Je pensais alors en avoir fini avec mon fantasme, mais cela ne dura pas très longtemps avant qu’il ne se manifeste à nouveau. Je pensais souvent à Marie-Claude qui avait fait l’amour avec un autre homme. Cette pensée qui m’avait tourmenté finissait par devenir agréable. J’eus même bientôt envie que cela se renouvelle et cela à un tel point qu’à nouveau je priais et persuadais Marie-Claude d’avoir une autre aventure.

Cela effectivement se reproduisit, d’ailleurs avec le même représentant que la première fois, un prénommé Gérard. Mais il y avait même d’avantage. Marie-Claude m’expliqua donc que Gérard était un jour repassé et qu’elle avait refait l’amour avec lui. Mais peu après, un autre homme était venu s’étant fait passer pour le patron de Gérard et lui avait fait comprendre qu’il désirait bénéficier d’elle des mêmes faveurs. Marie-Claude accepta et fit donc également l’amour avec cet homme. Cette révélation me fit énormément plaisir, je ne sais pas pourquoi, mais le fait qu’elle ait été possédée sur une courte période par deux hommes aiguisait encore mon contentement et flattait l’esprit de mon fantasme. Bien sûr après avoir moi-même fait l’amour à Marie-Claude et calmé mon excitation, les affres de la jalousie resurgirent. J’avais à nouveau des regrets, mais cette fois je n’en parlais pas à Marie-Claude, sachant que le besoin de satisfaire mon fantasme allait de nouveau se manifester et l’emporterait sur ma jalousie.

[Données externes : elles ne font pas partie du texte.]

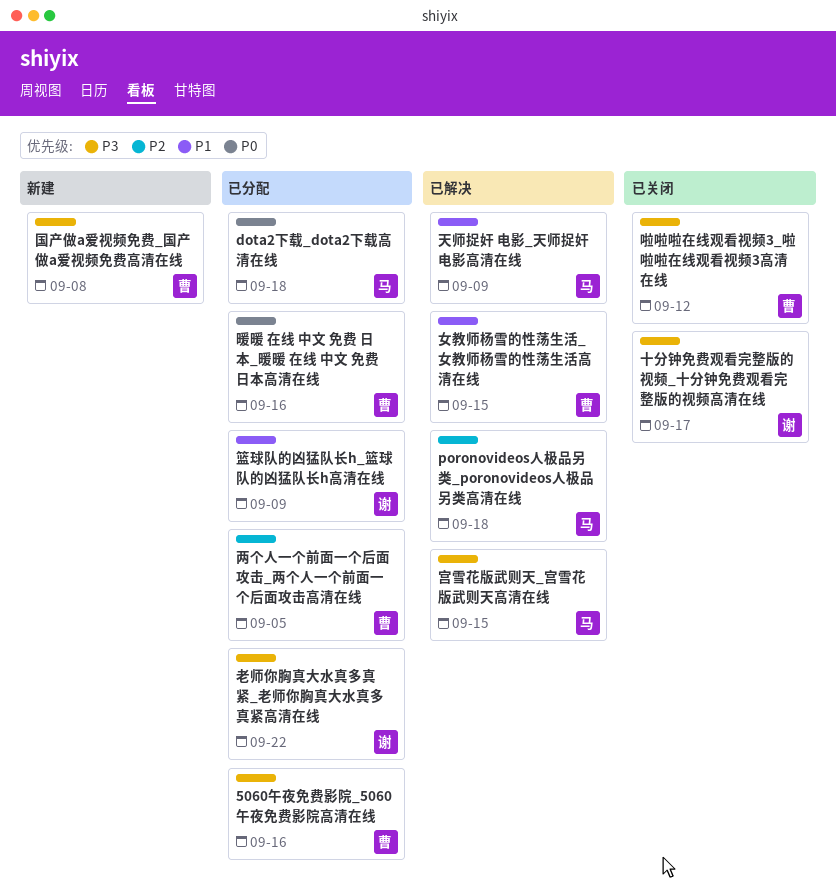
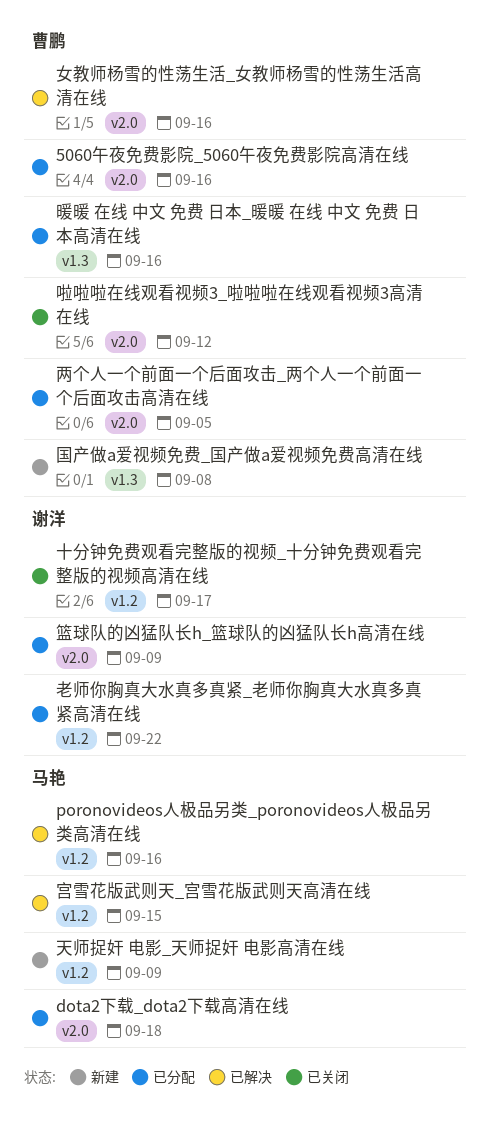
poronovideos人极品另类_poronovideos人极品另类高清在线, due: Sep 18 -> Sep 16
天师捉奸 电影_天师捉奸 电影高清在线, status: 已解决 -> 新建
女教师杨雪的性荡生活_女教师杨雪的性荡生活高清在线, due: Sep 15 -> Sep 16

Effectivement mon fantasme se mit à nouveau à me tenailler, exigeant toujours plus pour satisfaire mes curieuses envies. J’ai donc encouragé Marie-Claude à continuer de cette façon et à profiter de toutes les occasions qui se présenteraient. En fait pendant que nous étions à Charleville, toutes les aventures de Marie-Claude sont restées dans l’entourage de ce représentant prénommé Gérard qui démarchait pour une société de Reims où il devait probablement demeurer. Assez régulièrement il passait à Charleville et ne manquait pas de venir voir Marie-Claude. Toutefois elle n’a pas toujours accepté de faire l’amour avec lui, soit qu’elle n’avait pas envie ou soit que j’ai d’une façon ou d’une autre montré une certaine jalousie. Mais quand même le plus souvent, et bien sûr pour me faire plaisir, elle se laissait faire.

Nous n’avions pas encore le téléphone et je n’avais pas beaucoup confiance dans le courrier. Dans nos lettres pour faire état de ces aventures nous parlions de « visites ». Dans celles que j’adressais à Marie-Claude, je souhaitais qu’elle en ait et parfois dans ses lettres elle me disait que j’allais être content car elle avait eu de la visite. Ce qui était étrange dans ces longs déplacements c’est que je me rendais bien compte qu’une bonne partie de mes collègues vivaient dans la hantise d’être trompés, alors que moi secrètement je souhaitais ce qu’ils redoutaient tant. Il faut dire qu’il y a eu pas mal de divorces, de séparations et d’incidents, les trois quarts d’entre nous avaient entre vingt et trente ans et la fréquence de déplacements de parfois deux mois sans interruption conduisait inévitablement à des aventures.

J’étais en quelque sorte à l’abri de ces événements puisque étant au courant de tout, je ne risquais pas d’être trompé. Et puis cela permettait éventuellement à Marie-Claude de se « défouler » avec Gérard.